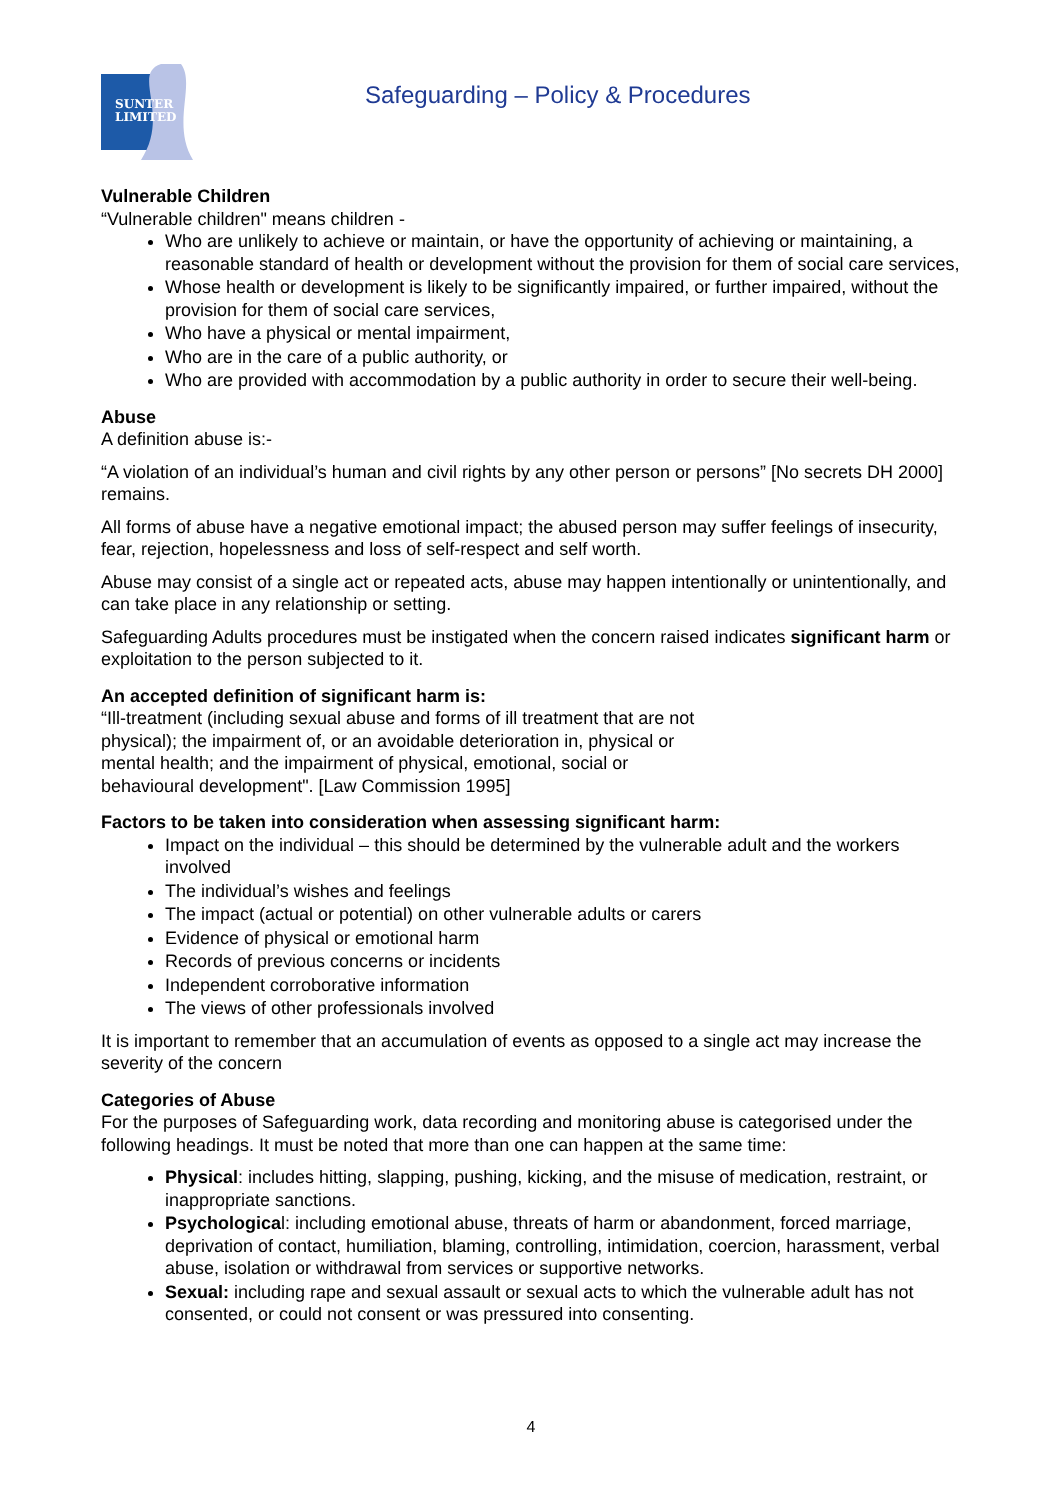SUNTER
LIMITED
Safeguarding – Policy & Procedures
Vulnerable Children
“Vulnerable children" means children -
Who are unlikely to achieve or maintain, or have the opportunity of achieving or maintaining, a reasonable standard of health or development without the provision for them of social care services,
Whose health or development is likely to be significantly impaired, or further impaired, without the provision for them of social care services,
Who have a physical or mental impairment,
Who are in the care of a public authority, or
Who are provided with accommodation by a public authority in order to secure their well-being.
Abuse
A definition abuse is:-
“A violation of an individual’s human and civil rights by any other person or persons” [No secrets DH 2000] remains.
All forms of abuse have a negative emotional impact; the abused person may suffer feelings of insecurity, fear, rejection, hopelessness and loss of self-respect and self worth.
Abuse may consist of a single act or repeated acts, abuse may happen intentionally or unintentionally, and can take place in any relationship or setting.
Safeguarding Adults procedures must be instigated when the concern raised indicates significant harm or exploitation to the person subjected to it.
An accepted definition of significant harm is:
“Ill-treatment (including sexual abuse and forms of ill treatment that are not physical); the impairment of, or an avoidable deterioration in, physical or mental health; and the impairment of physical, emotional, social or behavioural development". [Law Commission 1995]
Factors to be taken into consideration when assessing significant harm:
Impact on the individual – this should be determined by the vulnerable adult and the workers involved
The individual’s wishes and feelings
The impact (actual or potential) on other vulnerable adults or carers
Evidence of physical or emotional harm
Records of previous concerns or incidents
Independent corroborative information
The views of other professionals involved
It is important to remember that an accumulation of events as opposed to a single act may increase the severity of the concern
Categories of Abuse
For the purposes of Safeguarding work, data recording and monitoring abuse is categorised under the following headings. It must be noted that more than one can happen at the same time:
Physical: includes hitting, slapping, pushing, kicking, and the misuse of medication, restraint, or inappropriate sanctions.
Psychological: including emotional abuse, threats of harm or abandonment, forced marriage, deprivation of contact, humiliation, blaming, controlling, intimidation, coercion, harassment, verbal abuse, isolation or withdrawal from services or supportive networks.
Sexual: including rape and sexual assault or sexual acts to which the vulnerable adult has not consented, or could not consent or was pressured into consenting.
4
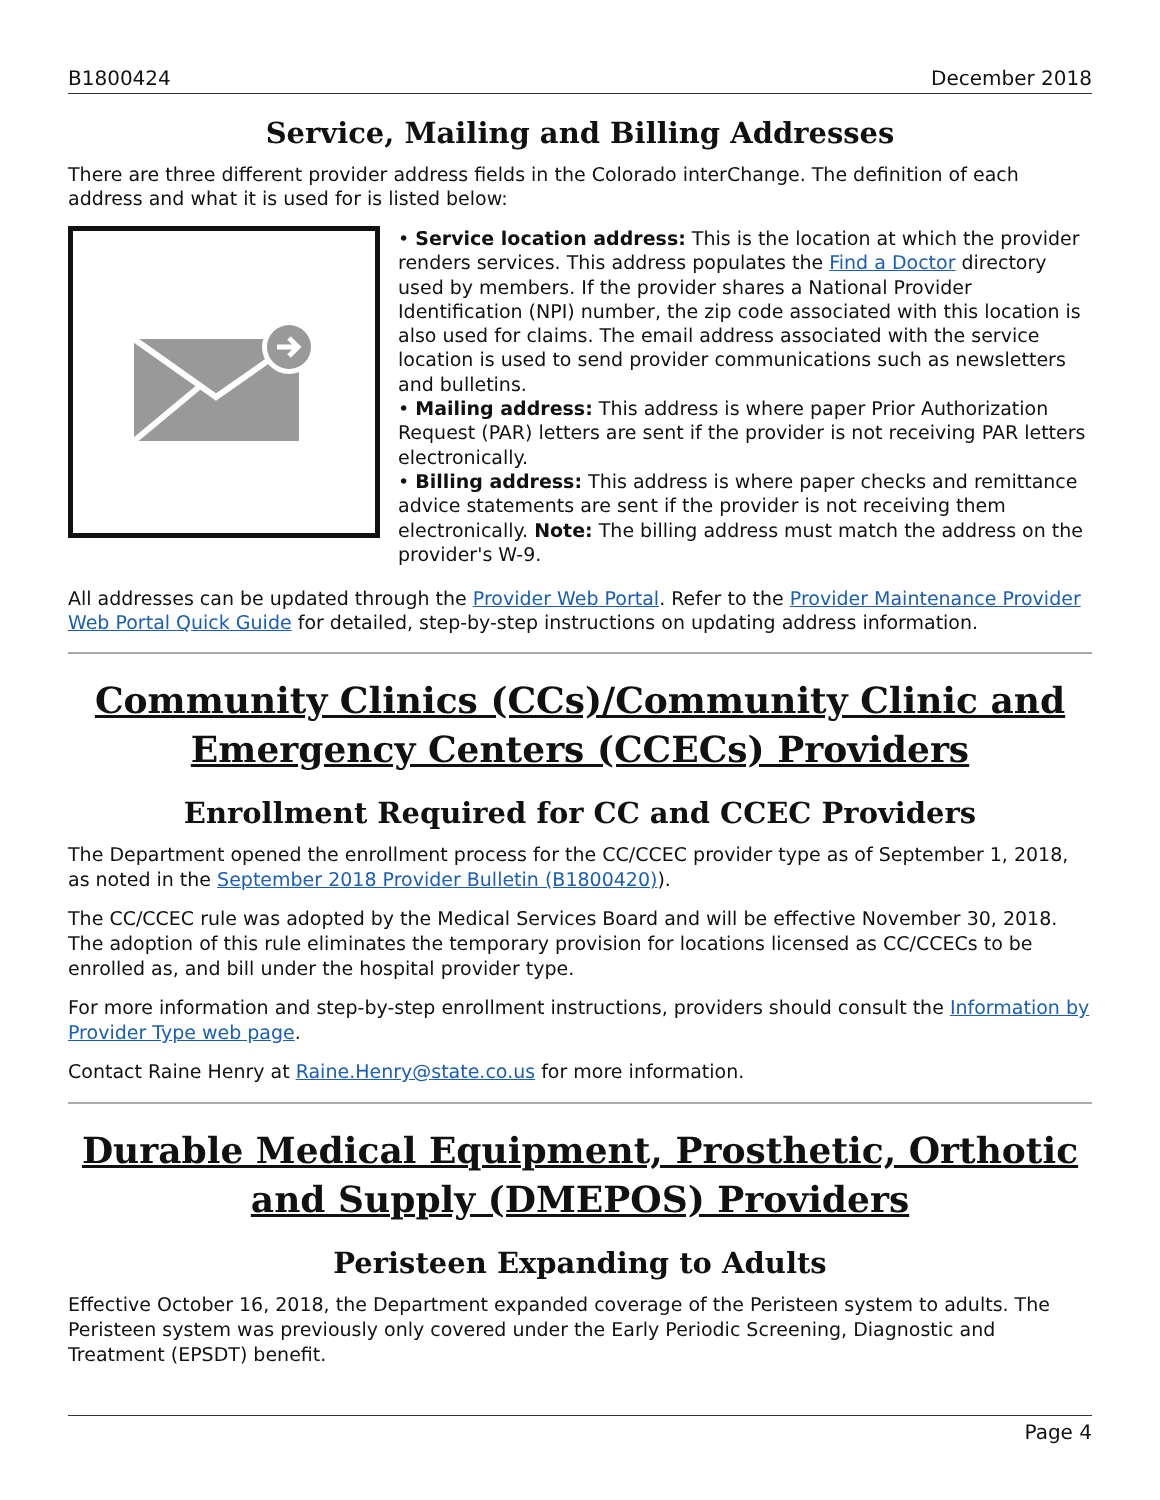B1800424 December 2018
Service, Mailing and Billing Addresses
There are three different provider address fields in the Colorado interChange. The definition of each address and what it is used for is listed below:
• Service location address: This is the location at which the provider renders services. This address populates the Find a Doctor directory used by members. If the provider shares a National Provider Identification (NPI) number, the zip code associated with this location is also used for claims. The email address associated with the service location is used to send provider communications such as newsletters and bulletins.
• Mailing address: This address is where paper Prior Authorization Request (PAR) letters are sent if the provider is not receiving PAR letters electronically.
• Billing address: This address is where paper checks and remittance advice statements are sent if the provider is not receiving them electronically. Note: The billing address must match the address on the provider's W-9.
All addresses can be updated through the Provider Web Portal. Refer to the Provider Maintenance Provider Web Portal Quick Guide for detailed, step-by-step instructions on updating address information.
Community Clinics (CCs)/Community Clinic and Emergency Centers (CCECs) Providers
Enrollment Required for CC and CCEC Providers
The Department opened the enrollment process for the CC/CCEC provider type as of September 1, 2018, as noted in the September 2018 Provider Bulletin (B1800420)).
The CC/CCEC rule was adopted by the Medical Services Board and will be effective November 30, 2018. The adoption of this rule eliminates the temporary provision for locations licensed as CC/CCECs to be enrolled as, and bill under the hospital provider type.
For more information and step-by-step enrollment instructions, providers should consult the Information by Provider Type web page.
Contact Raine Henry at Raine.Henry@state.co.us for more information.
Durable Medical Equipment, Prosthetic, Orthotic and Supply (DMEPOS) Providers
Peristeen Expanding to Adults
Effective October 16, 2018, the Department expanded coverage of the Peristeen system to adults. The Peristeen system was previously only covered under the Early Periodic Screening, Diagnostic and Treatment (EPSDT) benefit.
Page 4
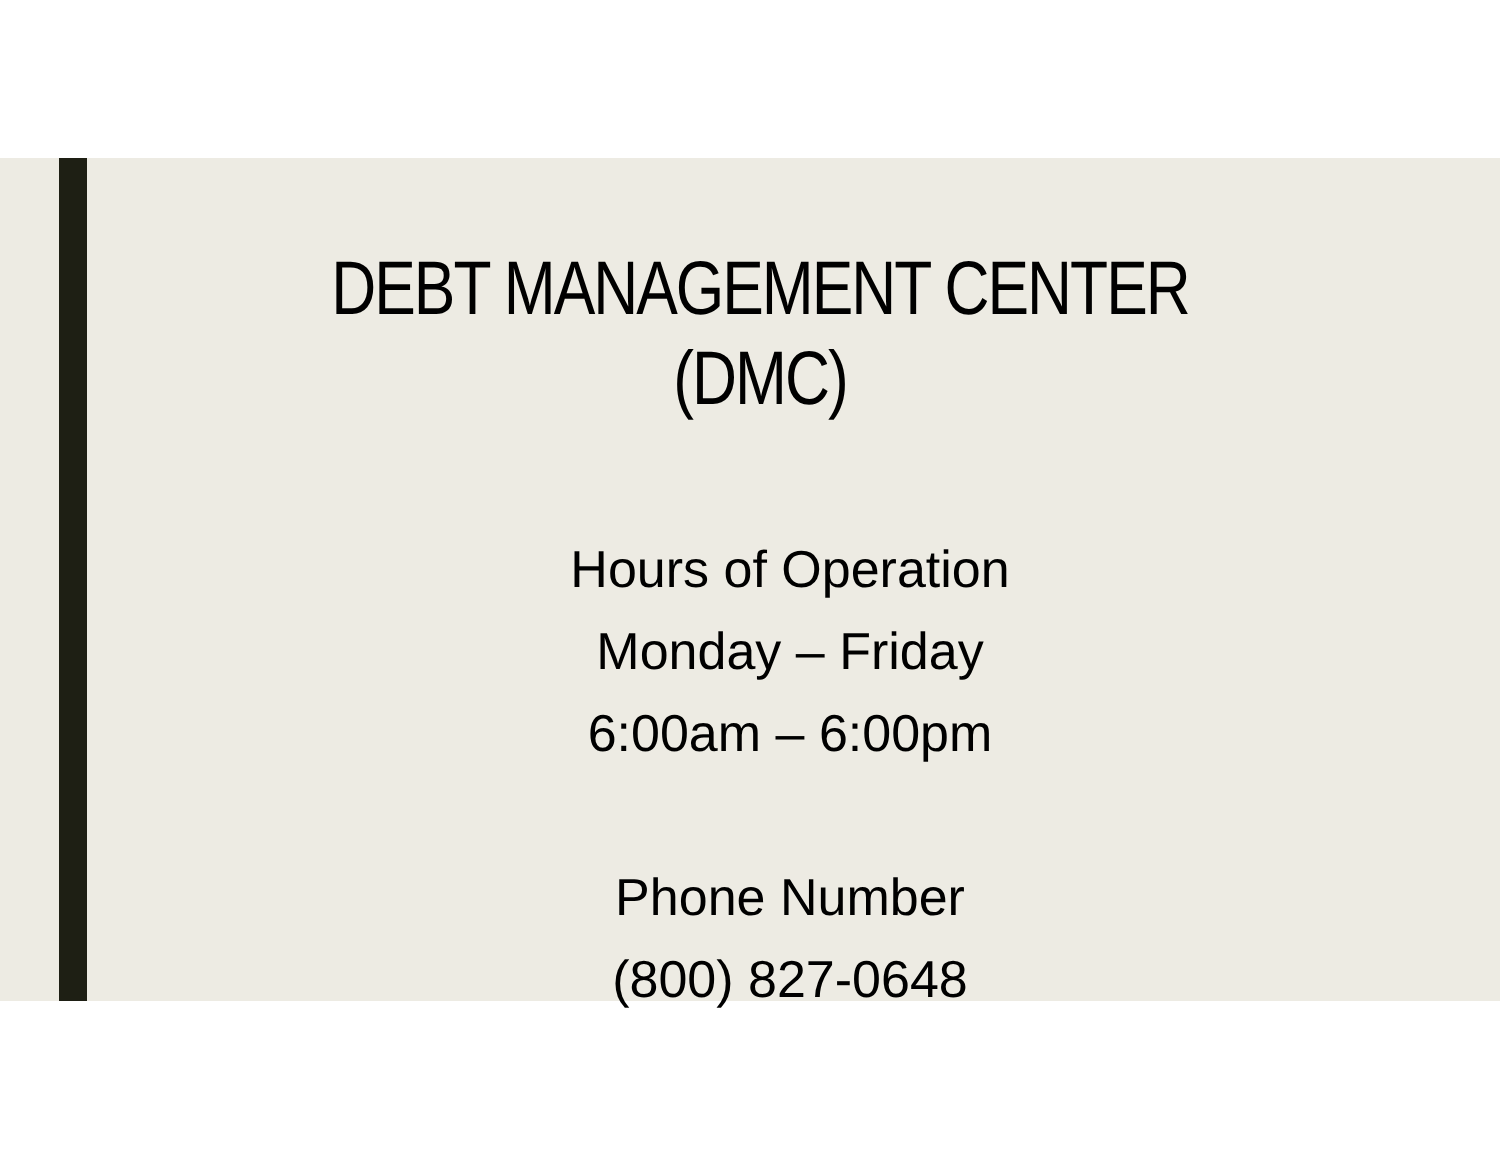DEBT MANAGEMENT CENTER
(DMC)
Hours of Operation
Monday – Friday
6:00am – 6:00pm
Phone Number
(800) 827-0648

What you will do
Leave images out of the retyped records; keep all else exact.

Solution for this exercise
SUNTER
LIMITED
Safeguarding – Policy & Procedures
Vulnerable Children
“Vulnerable children" means children -
Who are unlikely to achieve or maintain, or have the opportunity of achieving or maintaining, a reasonable standard of health or development without the provision for them of social care services,
Whose health or development is likely to be significantly impaired, or further impaired, without the provision for them of social care services,
Who have a physical or mental impairment,
Who are in the care of a public authority, or
Who are provided with accommodation by a public authority in order to secure their well-being.
Abuse
A definition abuse is:-
“A violation of an individual’s human and civil rights by any other person or persons” [No secrets DH 2000] remains.
All forms of abuse have a negative emotional impact; the abused person may suffer feelings of insecurity, fear, rejection, hopelessness and loss of self-respect and self worth.
Abuse may consist of a single act or repeated acts, abuse may happen intentionally or unintentionally, and can take place in any relationship or setting.
Safeguarding Adults procedures must be instigated when the concern raised indicates significant harm or exploitation to the person subjected to it.
An accepted definition of significant harm is:
“Ill-treatment (including sexual abuse and forms of ill treatment that are not physical); the impairment of, or an avoidable deterioration in, physical or mental health; and the impairment of physical, emotional, social or behavioural development". [Law Commission 1995]
Factors to be taken into consideration when assessing significant harm:
Impact on the individual – this should be determined by the vulnerable adult and the workers involved
The individual’s wishes and feelings
The impact (actual or potential) on other vulnerable adults or carers
Evidence of physical or emotional harm
Records of previous concerns or incidents
Independent corroborative information
The views of other professionals involved
It is important to remember that an accumulation of events as opposed to a single act may increase the severity of the concern
Categories of Abuse
For the purposes of Safeguarding work, data recording and monitoring abuse is categorised under the following headings. It must be noted that more than one can happen at the same time:
Physical: includes hitting, slapping, pushing, kicking, and the misuse of medication, restraint, or inappropriate sanctions.
Psychological: including emotional abuse, threats of harm or abandonment, forced marriage, deprivation of contact, humiliation, blaming, controlling, intimidation, coercion, harassment, verbal abuse, isolation or withdrawal from services or supportive networks.
Sexual: including rape and sexual assault or sexual acts to which the vulnerable adult has not consented, or could not consent or was pressured into consenting.
4
B1800424 December 2018
Service, Mailing and Billing Addresses
There are three different provider address fields in the Colorado interChange. The definition of each address and what it is used for is listed below:
• Service location address: This is the location at which the provider renders services. This address populates the Find a Doctor directory used by members. If the provider shares a National Provider Identification (NPI) number, the zip code associated with this location is also used for claims. The email address associated with the service location is used to send provider communications such as newsletters and bulletins.
• Mailing address: This address is where paper Prior Authorization Request (PAR) letters are sent if the provider is not receiving PAR letters electronically.
• Billing address: This address is where paper checks and remittance advice statements are sent if the provider is not receiving them electronically. Note: The billing address must match the address on the provider's W-9.
All addresses can be updated through the Provider Web Portal. Refer to the Provider Maintenance Provider Web Portal Quick Guide for detailed, step-by-step instructions on updating address information.
Community Clinics (CCs)/Community Clinic and Emergency Centers (CCECs) Providers
Enrollment Required for CC and CCEC Providers
The Department opened the enrollment process for the CC/CCEC provider type as of September 1, 2018, as noted in the September 2018 Provider Bulletin (B1800420)).
The CC/CCEC rule was adopted by the Medical Services Board and will be effective November 30, 2018. The adoption of this rule eliminates the temporary provision for locations licensed as CC/CCECs to be enrolled as, and bill under the hospital provider type.
For more information and step-by-step enrollment instructions, providers should consult the Information by Provider Type web page.
Contact Raine Henry at Raine.Henry@state.co.us for more information.
Durable Medical Equipment, Prosthetic, Orthotic and Supply (DMEPOS) Providers
Peristeen Expanding to Adults
Effective October 16, 2018, the Department expanded coverage of the Peristeen system to adults. The Peristeen system was previously only covered under the Early Periodic Screening, Diagnostic and Treatment (EPSDT) benefit.
Page 4
DEBT MANAGEMENT CENTER
(DMC)
Hours of Operation
Monday – Friday
6:00am – 6:00pm
Phone Number
(800) 827-0648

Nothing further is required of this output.